DATA EXCERPTS:
★ ★ ★ ★ ★ ★ ★

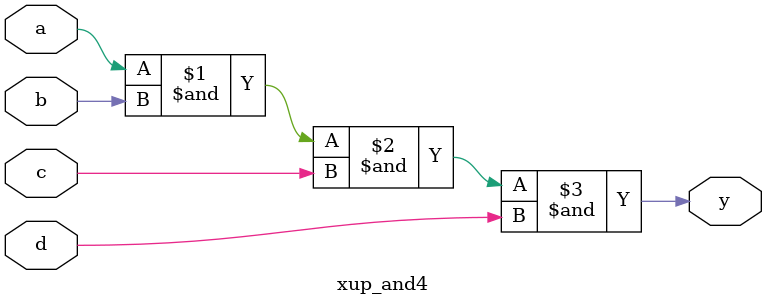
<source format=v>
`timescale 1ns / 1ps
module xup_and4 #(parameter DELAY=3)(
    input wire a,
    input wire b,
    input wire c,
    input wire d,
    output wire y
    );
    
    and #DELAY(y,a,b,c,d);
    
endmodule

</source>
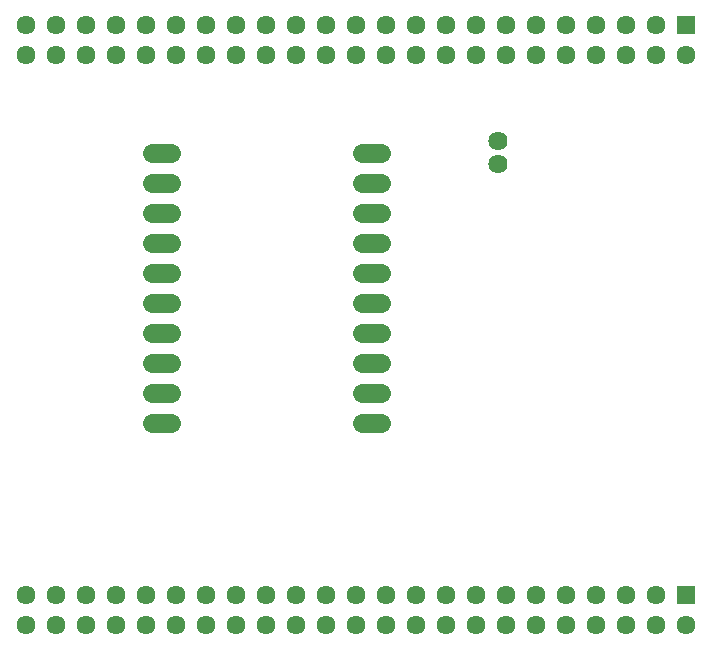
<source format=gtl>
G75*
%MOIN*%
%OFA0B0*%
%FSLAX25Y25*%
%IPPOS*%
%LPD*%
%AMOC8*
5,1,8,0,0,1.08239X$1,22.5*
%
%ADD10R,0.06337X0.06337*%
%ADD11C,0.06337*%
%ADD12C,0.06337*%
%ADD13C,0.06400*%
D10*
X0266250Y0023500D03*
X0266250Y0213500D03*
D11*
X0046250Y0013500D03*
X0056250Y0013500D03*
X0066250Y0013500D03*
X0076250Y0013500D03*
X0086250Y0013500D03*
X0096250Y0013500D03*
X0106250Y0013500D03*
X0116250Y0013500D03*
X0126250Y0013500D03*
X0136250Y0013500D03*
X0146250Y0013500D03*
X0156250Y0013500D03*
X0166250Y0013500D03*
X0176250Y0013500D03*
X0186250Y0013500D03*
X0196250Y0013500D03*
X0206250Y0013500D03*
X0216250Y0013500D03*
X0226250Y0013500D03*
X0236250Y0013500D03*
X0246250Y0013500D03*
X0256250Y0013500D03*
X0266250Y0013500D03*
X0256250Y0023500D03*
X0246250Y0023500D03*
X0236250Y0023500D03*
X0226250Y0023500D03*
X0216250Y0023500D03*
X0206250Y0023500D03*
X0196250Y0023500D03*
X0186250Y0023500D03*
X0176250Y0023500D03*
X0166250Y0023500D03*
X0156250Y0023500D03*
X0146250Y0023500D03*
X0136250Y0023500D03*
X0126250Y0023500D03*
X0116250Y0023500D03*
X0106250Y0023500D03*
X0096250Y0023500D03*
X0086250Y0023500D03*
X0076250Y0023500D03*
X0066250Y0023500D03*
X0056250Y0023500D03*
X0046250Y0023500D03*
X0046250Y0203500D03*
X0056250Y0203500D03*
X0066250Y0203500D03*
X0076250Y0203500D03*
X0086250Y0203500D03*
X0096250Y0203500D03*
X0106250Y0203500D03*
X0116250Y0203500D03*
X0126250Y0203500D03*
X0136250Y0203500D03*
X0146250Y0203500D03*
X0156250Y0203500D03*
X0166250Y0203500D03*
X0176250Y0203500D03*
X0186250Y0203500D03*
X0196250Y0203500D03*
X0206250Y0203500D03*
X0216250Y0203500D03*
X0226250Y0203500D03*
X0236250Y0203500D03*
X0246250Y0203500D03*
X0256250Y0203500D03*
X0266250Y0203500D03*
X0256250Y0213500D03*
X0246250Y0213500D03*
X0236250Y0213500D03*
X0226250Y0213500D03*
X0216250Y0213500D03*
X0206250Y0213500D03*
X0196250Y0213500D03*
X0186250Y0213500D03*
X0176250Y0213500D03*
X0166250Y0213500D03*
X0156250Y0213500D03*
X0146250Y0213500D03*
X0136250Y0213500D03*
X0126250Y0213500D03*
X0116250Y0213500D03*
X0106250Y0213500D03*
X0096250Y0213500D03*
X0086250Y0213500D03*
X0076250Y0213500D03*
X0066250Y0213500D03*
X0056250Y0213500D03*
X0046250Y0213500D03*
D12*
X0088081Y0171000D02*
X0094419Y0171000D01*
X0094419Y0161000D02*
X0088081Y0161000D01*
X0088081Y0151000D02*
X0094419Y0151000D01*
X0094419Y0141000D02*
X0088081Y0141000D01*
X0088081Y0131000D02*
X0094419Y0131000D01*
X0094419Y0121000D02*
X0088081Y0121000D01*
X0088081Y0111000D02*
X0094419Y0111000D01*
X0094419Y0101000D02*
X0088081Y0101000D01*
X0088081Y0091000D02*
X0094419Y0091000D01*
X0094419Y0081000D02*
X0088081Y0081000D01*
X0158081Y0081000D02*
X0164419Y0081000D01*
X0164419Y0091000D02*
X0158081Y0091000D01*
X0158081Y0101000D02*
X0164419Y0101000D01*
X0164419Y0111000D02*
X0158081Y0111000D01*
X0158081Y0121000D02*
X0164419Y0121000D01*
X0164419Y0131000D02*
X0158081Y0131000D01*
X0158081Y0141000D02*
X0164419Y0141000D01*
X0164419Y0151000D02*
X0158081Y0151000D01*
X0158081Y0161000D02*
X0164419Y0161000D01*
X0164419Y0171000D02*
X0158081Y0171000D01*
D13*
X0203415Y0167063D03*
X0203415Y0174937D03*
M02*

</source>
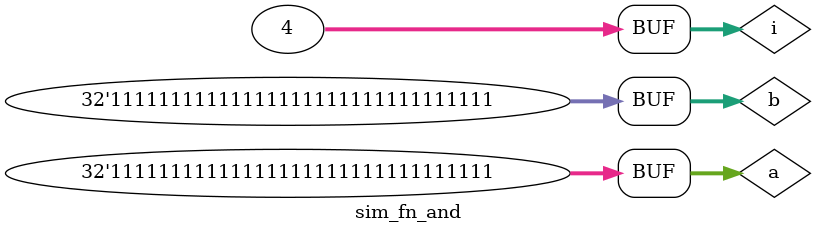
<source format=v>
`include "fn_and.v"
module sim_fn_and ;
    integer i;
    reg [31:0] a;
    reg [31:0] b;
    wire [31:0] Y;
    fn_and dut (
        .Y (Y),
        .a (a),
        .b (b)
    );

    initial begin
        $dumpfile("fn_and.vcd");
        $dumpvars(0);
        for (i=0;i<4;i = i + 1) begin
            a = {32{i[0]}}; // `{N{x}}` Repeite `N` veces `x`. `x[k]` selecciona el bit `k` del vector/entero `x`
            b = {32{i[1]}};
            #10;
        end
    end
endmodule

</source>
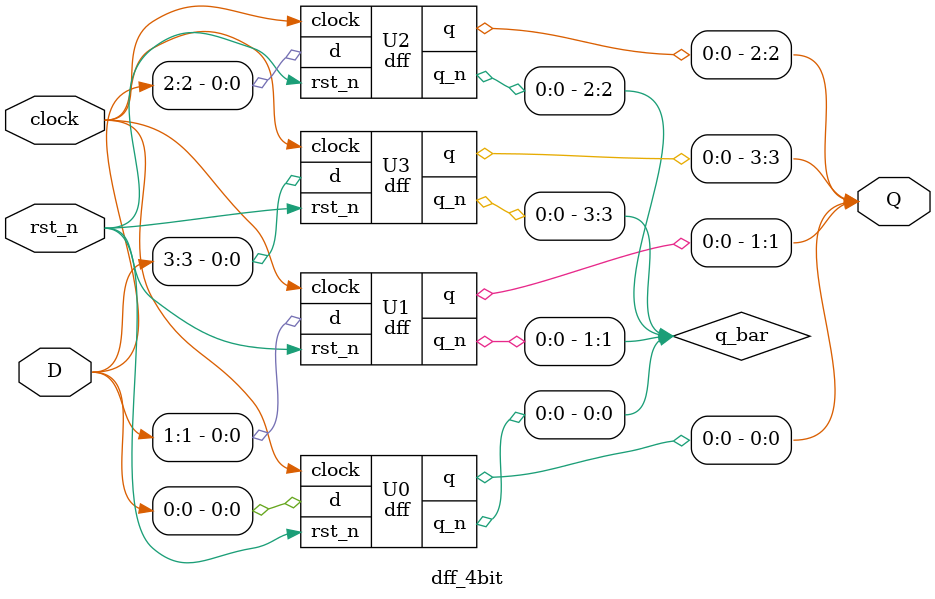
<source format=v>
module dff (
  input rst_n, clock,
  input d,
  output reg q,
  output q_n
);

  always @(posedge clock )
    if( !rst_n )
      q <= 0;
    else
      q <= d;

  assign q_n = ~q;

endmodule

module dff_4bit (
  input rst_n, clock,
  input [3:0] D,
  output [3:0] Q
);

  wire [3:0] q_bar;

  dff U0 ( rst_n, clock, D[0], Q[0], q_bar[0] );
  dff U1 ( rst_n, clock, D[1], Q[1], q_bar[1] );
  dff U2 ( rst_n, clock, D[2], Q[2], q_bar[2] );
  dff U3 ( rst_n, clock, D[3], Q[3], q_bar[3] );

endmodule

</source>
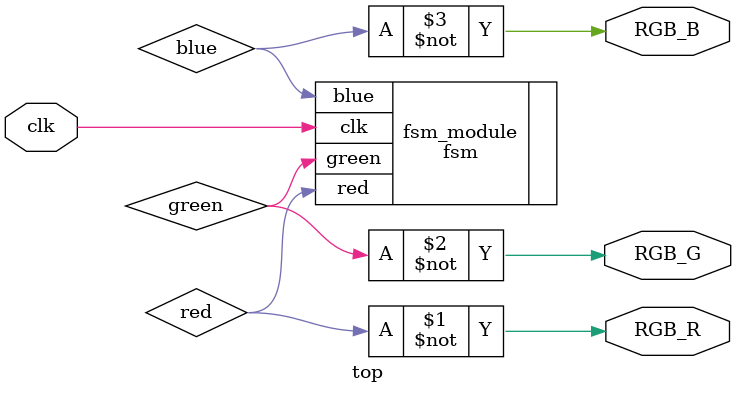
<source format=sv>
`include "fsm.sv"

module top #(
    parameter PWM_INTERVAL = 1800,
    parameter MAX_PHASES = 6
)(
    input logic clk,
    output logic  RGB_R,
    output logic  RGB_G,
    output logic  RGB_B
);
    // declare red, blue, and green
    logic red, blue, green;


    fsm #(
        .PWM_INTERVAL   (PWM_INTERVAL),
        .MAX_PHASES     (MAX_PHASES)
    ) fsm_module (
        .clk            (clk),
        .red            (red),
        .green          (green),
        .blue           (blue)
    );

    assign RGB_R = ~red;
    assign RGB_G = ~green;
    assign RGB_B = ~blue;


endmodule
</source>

★ ★ ★ ★ ★ ★ ★

ACTIVITY: Take every line from the data that includes the word "parameter".

SOLVED EXERCISE:
module xup_and4 #(parameter DELAY=3)(
    parameter PWM_INTERVAL = 1800,
    parameter MAX_PHASES = 6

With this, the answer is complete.